Colt Keith spent Monday night rewriting the scale of his season. The 24-year-old went 3-for-4 with three homers and six RBIs as the Tigers beat the Astros 9-3 at Daikin Park, a performance that instantly pushed his ceiling conversation far beyond his season totals.
Keith’s night touched every phase of the opener of a three-game series. He was hit by a pitch with the bases loaded in the first inning to force in Detroit’s first run, then broke the game open in the third with a two-run homer off Kai-Wei Teng. He struck again in the seventh with another two-run shot off Jayden Murray, and finished with an opposite-field solo homer to left in the ninth off Bryan Abreu, a 346-foot drive on an 86.1 mph slider that extended the lead to 9-3.

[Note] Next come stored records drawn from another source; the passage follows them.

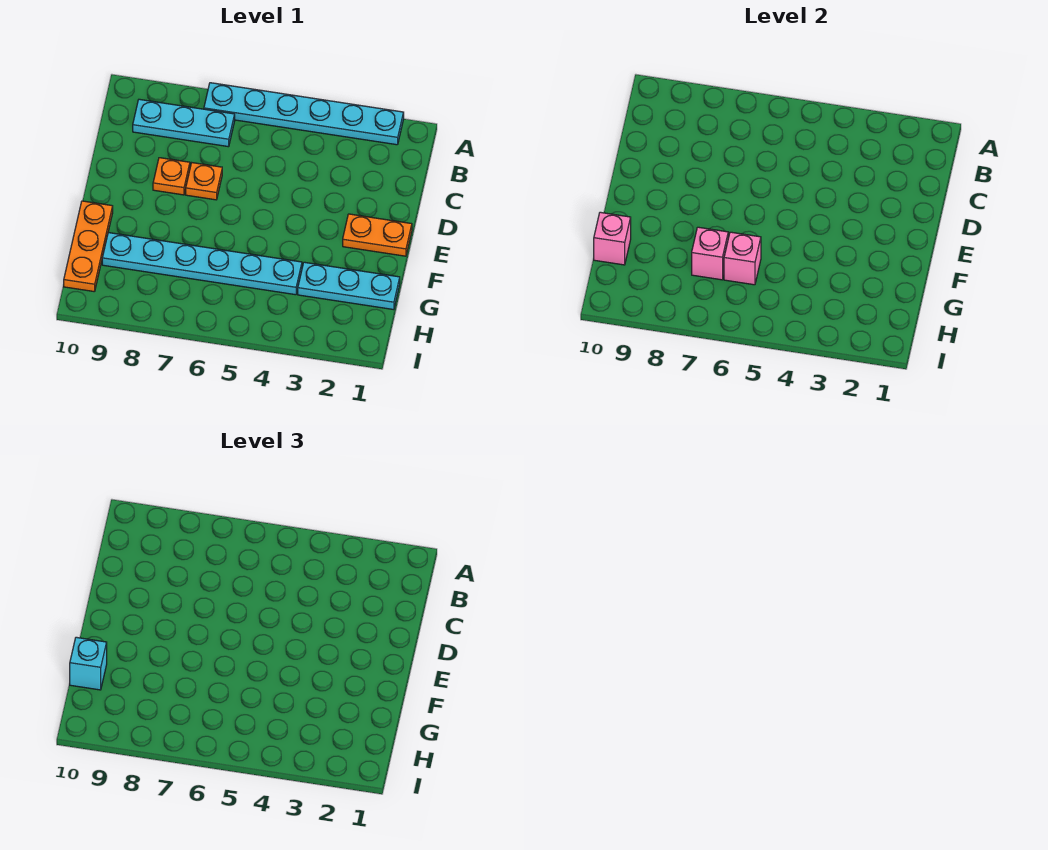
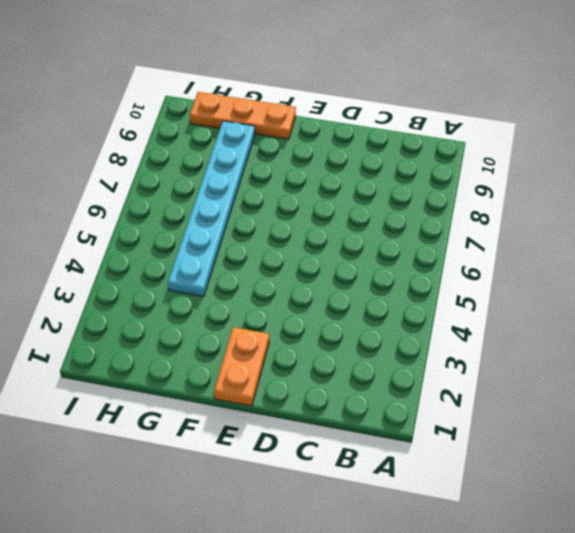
none -> cyan plate A2:A7 level 1
none -> cyan plate B7:B9 level 1
none -> orange plate D7 level 1

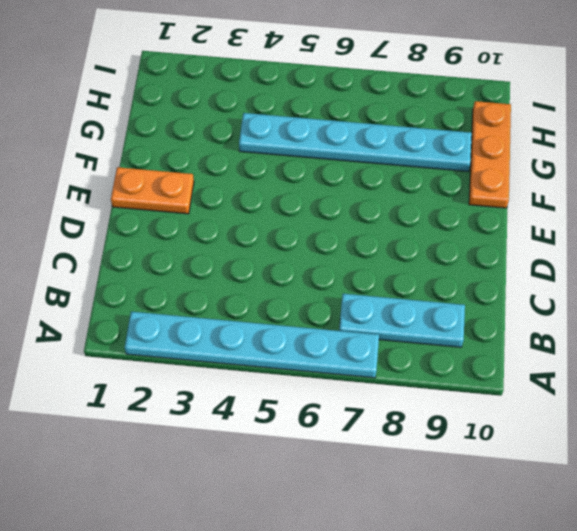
none -> orange plate D7 level 1
none -> orange plate D8 level 1
none -> cyan plate G1:G3 level 1

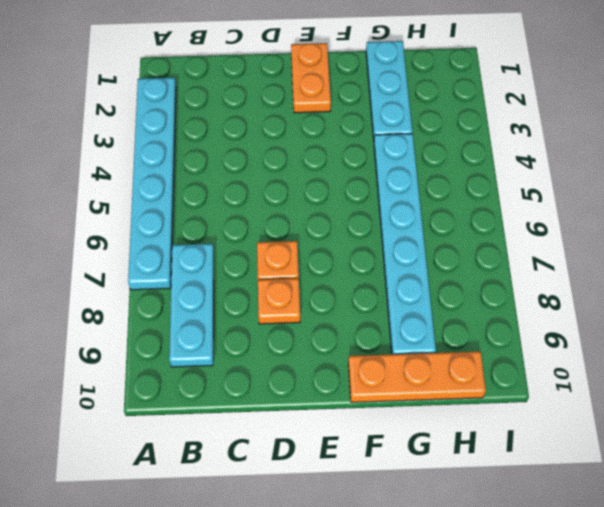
none -> pink brick G6 level 2
none -> pink brick G7 level 2
none -> pink brick G10 level 2

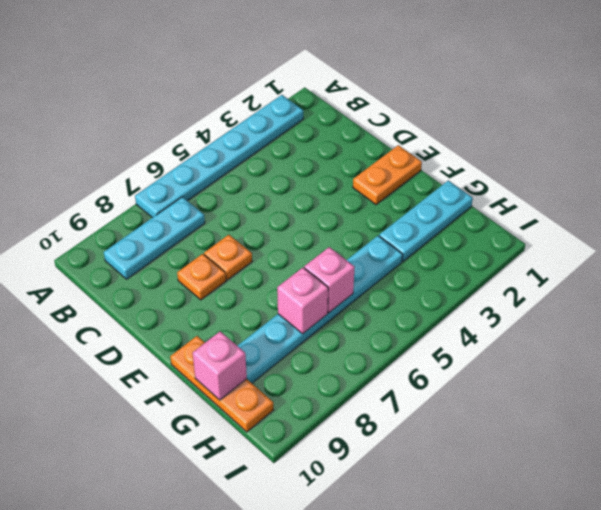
none -> cyan brick G10 level 3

The historical context makes the outburst harder to dismiss. Keith entered the game with just one home run in 65 games this season, yet at 24 years and 305 days old he became the second-youngest Tigers player to hit three homers in a game. Only Al Kaline was younger, doing it in 1955 at age 20. It was the 26th three-homer game in Tigers history, and only eight different Tigers have done it this century, including Miguel Cabrera twice. That is a short, exclusive list for a franchise with a deep power tradition.
Detroit needed every bit of it. The Tigers hit five home runs in all and still had to survive 17 strikeouts, while also absorbing two lineup setbacks. Troy Melton was scratched before the game because of back tightness, and Gleyber Torres later left with injury concerns. Even so, the offense put together 11 hits and got enough support from Kevin McGonigle and Spencer Torkelson to control the game against a Houston club that usually punishes mistakes at home.
The larger question is whether Keith’s eruption signals a real turn or a single explosive night. The answer likely sits somewhere in the middle. One game does not erase a 65-game power drought, but this one showed more than random damage. Keith produced in the first, third, seventh and ninth innings, which meant he shaped the game from start to finish instead of cashing in on one loose inning. For Detroit, that is the kind of performance that can alter how a young hitter is seen, and how far the Tigers believe this lineup can go.